Lydia starred on Too Close for Comfort in the 80s. While Twittering one day I ran across a tweet of her that had been retweeted and I thought she’d be an interesting interview subject. Well, several hundred emails later, she has become my closest friend and confidant, my inspiration, the person who pulled me out of a depression that I didn’t even know I was in until I came out the other side and looked back.
Lydia taught – or reminded me – to believe in myself, to act with love, and to always give. The story is way too long to encapsulate here – I could do a book on Lydia and if she doesn’t get hers out on the market soon, I may have to. But the long and the short is that I learnt to let go of fear.
So where am I now? Just since STARTING TO ANSWER THESE QUESTIONS, my marketplace has expanded from Hooterville (pardon me, I mean Dogpatch, er, Thunder Bay – I hate Thunder Bay with a passion, in case you couldn’t tell. That too may be a book, but Sibclair lewis already wrote Main Street, so the material is covered there) to San Francisco, Sacramento, Denver, Winnipeg, an on-line literary review and another large US market about to be announced.

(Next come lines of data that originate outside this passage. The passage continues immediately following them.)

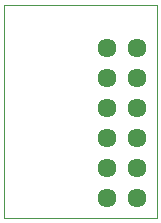
<source format=gbs>
G75*
G70*
%OFA0B0*%
%FSLAX24Y24*%
%IPPOS*%
%LPD*%
%AMOC8*
5,1,8,0,0,1.08239X$1,22.5*
%
%ADD10C,0.0000*%
%ADD11C,0.0634*%
D10*
X000534Y001854D02*
X000534Y008941D01*
X005652Y008941D01*
X005652Y001854D01*
X000534Y001854D01*
D11*
X003971Y002504D03*
X003971Y003504D03*
X003971Y004504D03*
X003971Y005504D03*
X003971Y006504D03*
X003971Y007504D03*
X004971Y007504D03*
X004971Y006504D03*
X004971Y005504D03*
X004971Y004504D03*
X004971Y003504D03*
X004971Y002504D03*
M02*

</source>
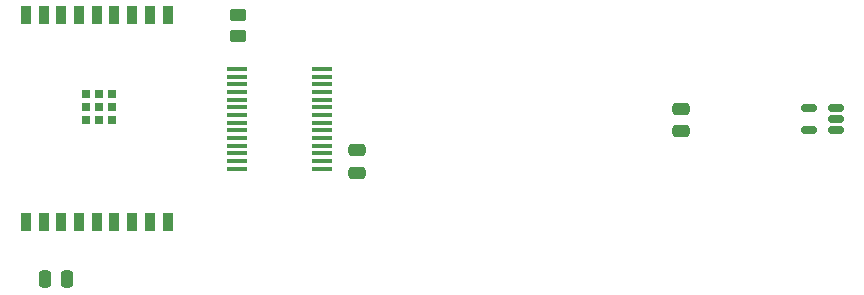
<source format=gtp>
%TF.GenerationSoftware,KiCad,Pcbnew,9.0.4*%
%TF.CreationDate,2025-11-02T13:41:35-05:00*%
%TF.ProjectId,C3I_TETRIS,4333495f-5445-4545-9249-532e6b696361,rev?*%
%TF.SameCoordinates,Original*%
%TF.FileFunction,Paste,Top*%
%TF.FilePolarity,Positive*%
%FSLAX46Y46*%
G04 Gerber Fmt 4.6, Leading zero omitted, Abs format (unit mm)*
G04 Created by KiCad (PCBNEW 9.0.4) date 2025-11-02 13:41:35*
%MOMM*%
%LPD*%
G01*
G04 APERTURE LIST*
G04 Aperture macros list*
%AMRoundRect*
0 Rectangle with rounded corners*
0 $1 Rounding radius*
0 $2 $3 $4 $5 $6 $7 $8 $9 X,Y pos of 4 corners*
0 Add a 4 corners polygon primitive as box body*
4,1,4,$2,$3,$4,$5,$6,$7,$8,$9,$2,$3,0*
0 Add four circle primitives for the rounded corners*
1,1,$1+$1,$2,$3*
1,1,$1+$1,$4,$5*
1,1,$1+$1,$6,$7*
1,1,$1+$1,$8,$9*
0 Add four rect primitives between the rounded corners*
20,1,$1+$1,$2,$3,$4,$5,0*
20,1,$1+$1,$4,$5,$6,$7,0*
20,1,$1+$1,$6,$7,$8,$9,0*
20,1,$1+$1,$8,$9,$2,$3,0*%
G04 Aperture macros list end*
%ADD10RoundRect,0.150000X0.512500X0.150000X-0.512500X0.150000X-0.512500X-0.150000X0.512500X-0.150000X0*%
%ADD11RoundRect,0.250000X-0.475000X0.250000X-0.475000X-0.250000X0.475000X-0.250000X0.475000X0.250000X0*%
%ADD12R,1.750000X0.450000*%
%ADD13RoundRect,0.250000X0.250000X0.475000X-0.250000X0.475000X-0.250000X-0.475000X0.250000X-0.475000X0*%
%ADD14RoundRect,0.250000X-0.450000X0.262500X-0.450000X-0.262500X0.450000X-0.262500X0.450000X0.262500X0*%
%ADD15R,0.700000X0.700000*%
%ADD16R,0.900000X1.500000*%
G04 APERTURE END LIST*
D10*
%TO.C,U4*%
X187112500Y-95450000D03*
X187112500Y-94500000D03*
X187112500Y-93550000D03*
X184837500Y-93550000D03*
X184837500Y-95450000D03*
%TD*%
D11*
%TO.C,C1*%
X146550000Y-97150000D03*
X146550000Y-99050000D03*
%TD*%
D12*
%TO.C,U2*%
X136450000Y-90275000D03*
X136450000Y-90925000D03*
X136450000Y-91575000D03*
X136450000Y-92225000D03*
X136450000Y-92875000D03*
X136450000Y-93525000D03*
X136450000Y-94175000D03*
X136450000Y-94825000D03*
X136450000Y-95475000D03*
X136450000Y-96125000D03*
X136450000Y-96775000D03*
X136450000Y-97425000D03*
X136450000Y-98075000D03*
X136450000Y-98725000D03*
X143650000Y-98725000D03*
X143650000Y-98075000D03*
X143650000Y-97425000D03*
X143650000Y-96775000D03*
X143650000Y-96125000D03*
X143650000Y-95475000D03*
X143650000Y-94825000D03*
X143650000Y-94175000D03*
X143650000Y-93525000D03*
X143650000Y-92875000D03*
X143650000Y-92225000D03*
X143650000Y-91575000D03*
X143650000Y-90925000D03*
X143650000Y-90275000D03*
%TD*%
D13*
%TO.C,C3*%
X122050000Y-108100000D03*
X120150000Y-108100000D03*
%TD*%
D11*
%TO.C,C2*%
X174050000Y-93650000D03*
X174050000Y-95550000D03*
%TD*%
D14*
%TO.C,R1*%
X136550000Y-85687500D03*
X136550000Y-87512500D03*
%TD*%
D15*
%TO.C,U1*%
X123650000Y-94640000D03*
X124750000Y-94640000D03*
X125850000Y-94640000D03*
X123650000Y-93540000D03*
X124750000Y-93540000D03*
X125850000Y-93540000D03*
X123650000Y-92440000D03*
X124750000Y-92440000D03*
X125850000Y-92440000D03*
D16*
X118550000Y-103250000D03*
X120050000Y-103250000D03*
X121550000Y-103250000D03*
X123050000Y-103250000D03*
X124550000Y-103250000D03*
X126050000Y-103250000D03*
X127550000Y-103250000D03*
X129050000Y-103250000D03*
X130550000Y-103250000D03*
X130550000Y-85750000D03*
X129050000Y-85750000D03*
X127550000Y-85750000D03*
X126050000Y-85750000D03*
X124550000Y-85750000D03*
X123050000Y-85750000D03*
X121550000Y-85750000D03*
X120050000Y-85750000D03*
X118550000Y-85750000D03*
%TD*%
M02*

</source>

I am planning the Sheer Boredom Tour of Western Canada and the Western US for winter 2012, plus I have received in the last week an invitation to guest lecture at the University of Wolverhampton a year from this fall. From nowhere to everywhere in the space of a month.
But…it can’t all be for me. First it is for Kimberly – when/if…let’s say when…she recovers she has quite a life ahead of her. But even more important, thanks to Lydia and her personal example of giving to others first, I want whatever influence I have to be for good. My plan is for the Tour to be in support of libraries. When interviewers start to ask me what I think of things other than hot new novels, I want to urge a message of peace and dialogue. I want to ‘get people over’ who are great writers not yet noticed.
And I intend to have one Hell of a good time doing it.